◆ **Yapılacak Çalışmalar**:
1/ Aşağıdaki okuma parçasında "Kemalist" kelimesinin her geçişinde hemen ardından gelen kelimeyi sırasıyla yazın.
2/ Aşağıdaki okuma parçasına göre yeni ortanın solu hareketi kimin önderliğinde başlatılmıştır?

◆ **Okuma Parçası**:
========================
Partinin Kemalist kimliği seksensekiz yıllık Türk devletinin her aşamasında
ortaya çıkmış ve kesinlik kazanmıştır . Devlet kuran bir Kemalist parti olarak
Atatürk’ün partisi soğuk savaşın son dönemlerinde ortanın solu tartışmalarının
içine girmek durumunda kalmıştır . Yeni bir anayasa ile sosyal devlet yapısına
kavuşan Türkiye Cumhuriyetinde ilk kez bir Marksist parti seçimler yolu ile
5
parlamentoda temsil edilince, ülkedeki sola açılışa paralel olarak, Atatürk’ün
partisi de belirli bir tartışma sürecinden sonra kendi yerini ortanın solu olarak
ilan etmiştir. Atlantik ötesinde yetişmiş olan bir gazetecinin önderliğinde
başlatılan yeni ortanın solu hareketi, Türkiye’de parlamentoya girmiş olan
Marksist partinin önünü kesmek üzere gündeme getirilmiş ve belirli aşamadan
sonra da Atatürk’ün Kemalist partisinin ana görüşü olarak benimsenmiştir.
========================
◆ **Verilen Bilgiler**:
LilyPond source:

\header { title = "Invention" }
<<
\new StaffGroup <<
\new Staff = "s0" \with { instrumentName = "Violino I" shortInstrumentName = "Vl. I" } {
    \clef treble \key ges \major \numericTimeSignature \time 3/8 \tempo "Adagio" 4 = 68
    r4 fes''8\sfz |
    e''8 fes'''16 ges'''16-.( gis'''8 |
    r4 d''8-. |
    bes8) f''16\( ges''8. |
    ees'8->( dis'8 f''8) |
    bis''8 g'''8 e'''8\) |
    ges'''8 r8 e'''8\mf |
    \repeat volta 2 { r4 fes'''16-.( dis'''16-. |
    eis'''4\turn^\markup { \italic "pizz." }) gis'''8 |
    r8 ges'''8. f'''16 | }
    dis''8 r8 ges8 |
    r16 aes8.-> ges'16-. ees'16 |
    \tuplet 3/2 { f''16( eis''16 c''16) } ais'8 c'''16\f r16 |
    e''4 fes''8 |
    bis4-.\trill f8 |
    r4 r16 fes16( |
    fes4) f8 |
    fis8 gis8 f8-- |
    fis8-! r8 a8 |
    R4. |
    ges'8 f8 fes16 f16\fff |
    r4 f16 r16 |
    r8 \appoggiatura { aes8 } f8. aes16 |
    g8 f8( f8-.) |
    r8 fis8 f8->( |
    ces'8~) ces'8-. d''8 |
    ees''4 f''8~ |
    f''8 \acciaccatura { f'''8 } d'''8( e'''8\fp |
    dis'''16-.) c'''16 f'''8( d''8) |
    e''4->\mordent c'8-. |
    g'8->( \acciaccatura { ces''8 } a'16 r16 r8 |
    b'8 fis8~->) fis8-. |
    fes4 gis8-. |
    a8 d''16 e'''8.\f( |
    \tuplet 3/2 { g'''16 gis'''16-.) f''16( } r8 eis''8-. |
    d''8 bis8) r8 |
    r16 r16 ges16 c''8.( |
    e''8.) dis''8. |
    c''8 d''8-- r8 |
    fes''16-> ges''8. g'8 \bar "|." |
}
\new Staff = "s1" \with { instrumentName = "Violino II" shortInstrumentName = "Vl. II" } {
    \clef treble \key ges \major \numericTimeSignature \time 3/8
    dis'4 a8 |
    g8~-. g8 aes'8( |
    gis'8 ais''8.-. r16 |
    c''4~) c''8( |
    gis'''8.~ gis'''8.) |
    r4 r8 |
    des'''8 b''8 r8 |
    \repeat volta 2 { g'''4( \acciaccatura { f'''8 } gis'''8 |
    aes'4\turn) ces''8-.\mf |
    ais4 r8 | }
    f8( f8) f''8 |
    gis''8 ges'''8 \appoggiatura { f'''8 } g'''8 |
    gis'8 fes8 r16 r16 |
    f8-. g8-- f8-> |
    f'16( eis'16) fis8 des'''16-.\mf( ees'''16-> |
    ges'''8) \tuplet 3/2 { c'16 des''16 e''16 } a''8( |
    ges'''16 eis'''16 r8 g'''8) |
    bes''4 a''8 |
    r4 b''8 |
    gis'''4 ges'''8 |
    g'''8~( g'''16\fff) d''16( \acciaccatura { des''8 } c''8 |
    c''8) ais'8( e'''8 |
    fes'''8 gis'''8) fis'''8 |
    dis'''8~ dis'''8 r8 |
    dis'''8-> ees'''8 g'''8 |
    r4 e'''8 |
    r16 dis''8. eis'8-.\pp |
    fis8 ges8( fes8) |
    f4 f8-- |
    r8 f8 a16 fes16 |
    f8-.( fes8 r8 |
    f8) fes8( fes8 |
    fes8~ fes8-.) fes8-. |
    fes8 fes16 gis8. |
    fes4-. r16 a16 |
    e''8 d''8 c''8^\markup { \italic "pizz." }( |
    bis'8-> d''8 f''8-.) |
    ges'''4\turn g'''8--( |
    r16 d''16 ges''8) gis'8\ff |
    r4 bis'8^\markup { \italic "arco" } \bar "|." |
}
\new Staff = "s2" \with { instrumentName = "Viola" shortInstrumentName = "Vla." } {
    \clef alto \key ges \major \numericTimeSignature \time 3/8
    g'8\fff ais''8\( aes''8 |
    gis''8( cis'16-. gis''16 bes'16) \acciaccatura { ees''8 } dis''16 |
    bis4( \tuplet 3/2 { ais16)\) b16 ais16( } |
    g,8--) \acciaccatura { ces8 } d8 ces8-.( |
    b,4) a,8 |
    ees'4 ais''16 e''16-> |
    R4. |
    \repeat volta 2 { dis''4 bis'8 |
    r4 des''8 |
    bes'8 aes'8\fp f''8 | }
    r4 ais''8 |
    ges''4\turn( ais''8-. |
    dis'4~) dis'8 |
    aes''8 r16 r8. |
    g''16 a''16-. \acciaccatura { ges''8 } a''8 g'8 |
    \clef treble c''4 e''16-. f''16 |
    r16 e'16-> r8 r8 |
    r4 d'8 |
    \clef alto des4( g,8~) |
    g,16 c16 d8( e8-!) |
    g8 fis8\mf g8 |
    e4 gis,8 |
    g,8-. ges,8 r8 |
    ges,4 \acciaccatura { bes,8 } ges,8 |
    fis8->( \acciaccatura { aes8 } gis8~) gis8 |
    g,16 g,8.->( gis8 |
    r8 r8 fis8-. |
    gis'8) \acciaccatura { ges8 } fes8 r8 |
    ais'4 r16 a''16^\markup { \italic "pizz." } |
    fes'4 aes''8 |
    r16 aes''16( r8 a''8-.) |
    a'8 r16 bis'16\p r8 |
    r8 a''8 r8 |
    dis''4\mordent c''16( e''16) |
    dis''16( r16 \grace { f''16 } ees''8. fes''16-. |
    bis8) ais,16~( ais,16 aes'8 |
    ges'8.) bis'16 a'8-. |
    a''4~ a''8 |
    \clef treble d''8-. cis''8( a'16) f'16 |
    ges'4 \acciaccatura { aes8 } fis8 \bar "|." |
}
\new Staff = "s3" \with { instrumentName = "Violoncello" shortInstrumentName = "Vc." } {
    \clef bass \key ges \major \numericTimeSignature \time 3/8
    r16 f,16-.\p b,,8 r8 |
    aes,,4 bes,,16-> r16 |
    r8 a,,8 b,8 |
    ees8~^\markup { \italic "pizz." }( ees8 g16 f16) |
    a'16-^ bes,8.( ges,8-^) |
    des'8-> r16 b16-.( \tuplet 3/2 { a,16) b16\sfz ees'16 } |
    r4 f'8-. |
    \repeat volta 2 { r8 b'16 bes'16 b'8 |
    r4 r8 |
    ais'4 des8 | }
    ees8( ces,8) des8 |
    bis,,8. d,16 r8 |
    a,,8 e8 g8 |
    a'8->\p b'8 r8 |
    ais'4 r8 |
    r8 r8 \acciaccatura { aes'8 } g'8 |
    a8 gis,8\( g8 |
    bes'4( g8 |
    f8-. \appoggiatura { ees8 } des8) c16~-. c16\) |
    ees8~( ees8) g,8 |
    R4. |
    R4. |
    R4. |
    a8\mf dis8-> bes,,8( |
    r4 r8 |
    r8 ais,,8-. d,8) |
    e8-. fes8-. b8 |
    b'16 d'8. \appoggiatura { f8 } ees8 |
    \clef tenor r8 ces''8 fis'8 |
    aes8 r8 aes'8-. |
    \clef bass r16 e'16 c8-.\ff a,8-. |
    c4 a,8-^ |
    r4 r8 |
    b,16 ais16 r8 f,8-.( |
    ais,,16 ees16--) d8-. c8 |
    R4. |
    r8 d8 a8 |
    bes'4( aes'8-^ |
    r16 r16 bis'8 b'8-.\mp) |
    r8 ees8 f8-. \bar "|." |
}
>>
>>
========================
◆ **Görev Yanıtları**:
1/ kimliği, parti, partisinin

2/ Atlantik ötesinde yetişmiş olan bir gazetecinin önderliğinde başlatılmıştır.